Lately being stuck between a rock and a hard place seems like such an extreme understatement for my life. I've been so busy between trying to sort out things with Odie, and school for the kids, and taking care of the kids, and housework, and trying to organize stuff, and trying to somewhere squeeze in a very strained relationship, and listening to my mom's rants about her life, that my personal me time was lost in the shuffle long ago. Unfortunately, things like this blog are considered part of that me time. While I frequently think of things I should write on here, I seldom have the time to actually do so. Or I'll start to type up a post, then won't have time to finish it. And by the time I get back to it however many hours or days later, the thought pattern is completely lost.

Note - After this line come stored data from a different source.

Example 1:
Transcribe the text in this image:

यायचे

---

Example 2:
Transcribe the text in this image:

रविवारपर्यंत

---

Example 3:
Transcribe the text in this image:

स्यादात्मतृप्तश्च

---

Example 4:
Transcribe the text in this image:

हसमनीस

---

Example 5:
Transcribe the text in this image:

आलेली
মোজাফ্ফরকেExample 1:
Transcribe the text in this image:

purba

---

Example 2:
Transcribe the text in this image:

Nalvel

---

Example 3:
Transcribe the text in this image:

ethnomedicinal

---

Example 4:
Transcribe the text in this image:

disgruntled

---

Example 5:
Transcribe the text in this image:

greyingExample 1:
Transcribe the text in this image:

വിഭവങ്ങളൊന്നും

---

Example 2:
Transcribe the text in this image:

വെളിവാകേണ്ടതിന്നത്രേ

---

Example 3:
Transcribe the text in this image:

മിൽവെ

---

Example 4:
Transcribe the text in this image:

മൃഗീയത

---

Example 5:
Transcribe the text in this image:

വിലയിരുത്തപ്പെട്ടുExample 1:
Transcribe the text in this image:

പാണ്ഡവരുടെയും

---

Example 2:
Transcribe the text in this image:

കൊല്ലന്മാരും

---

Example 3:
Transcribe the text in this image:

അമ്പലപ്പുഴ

That being said, this is my life. And right at this moment I'm wondering why. My mom is still hung up on her old lover, and keeps going back and forth on whether she wants to be with him or not. And thus keeps calling me crying about life, from one extreme to the other. Having been through this emotional roller coaster myself, I'd love to be able to make things simpler or clearer or help her through them somehow. But, unfortunately, the only thing I can think of to do is to explain to her that she has to sort through this one on her own. Because every time I was in those situations, my mother's only piece of advice to me was "get over it or get out of my house", so I don't exactly have the best database of advice to pull from when it comes to relationships.

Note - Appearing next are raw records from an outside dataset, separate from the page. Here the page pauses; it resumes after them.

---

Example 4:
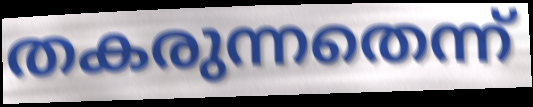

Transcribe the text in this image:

തകരുന്നതെന്ന്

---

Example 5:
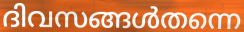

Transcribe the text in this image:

ദിവസങ്ങൾതന്നെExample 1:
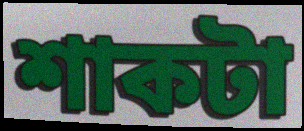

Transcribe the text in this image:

শাকটা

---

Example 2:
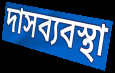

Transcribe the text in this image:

দাসব্যবস্থা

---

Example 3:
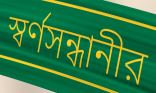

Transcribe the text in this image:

স্বর্ণসন্ধানীর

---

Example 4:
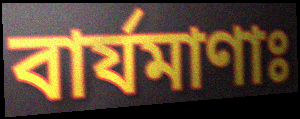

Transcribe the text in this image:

বার্যমাণাঃ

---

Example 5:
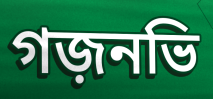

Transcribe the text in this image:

গজ়নভিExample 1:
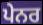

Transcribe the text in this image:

ਪੇਨਰ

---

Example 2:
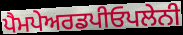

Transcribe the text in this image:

ਪੈਮਪੇਅਰਡਪੀਓਪਲੇਨੀ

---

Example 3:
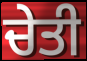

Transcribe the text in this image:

ਚੇਤੀ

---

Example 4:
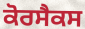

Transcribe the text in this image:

ਕੋਰਸੈਕਸ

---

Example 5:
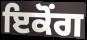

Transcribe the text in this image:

ਇਕੋਂਗ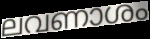
ലവണാശം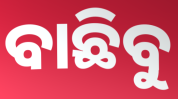
ବାଛିବୁ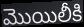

And somehow, it all comes back to being my fault, again. Just as everything always has. And people wonder why I'm so hard on myself. Well, heck, if you're gonna sit there and tell me that if I'd just left you alone completely everything would have worked out and that that was the only thing that ruined things in the end, yeah, I'm gonna feel like crap... My whole life, it's been this roller coaster ride through hell and back, constantly trying to figure out where I stand. As a child, my only dream was to be able to make my mom proud of me, just once. As a mom, my only dream has been to make it through one day without my daughter seeing me cry. I haven't accomplished either.
I guess in the end, none of that really matters anyway. But how do you comfort someone who never knew how to comfort you? I don't know. It's amazing how anything anyone says or does can be taken so many different ways and twisted and molded and carved to be made into excatly whatever the observer chooses to see or hear. And I don't know where to go from here. How many days do I spend crying over my failures that caused someone else's turmoil? I don't know.
My thoughts are too chaotic for me to focus at all right now, so I'm done for now. I'll try to write again soon. Hopefully your life is smoother at the moment. Peace out.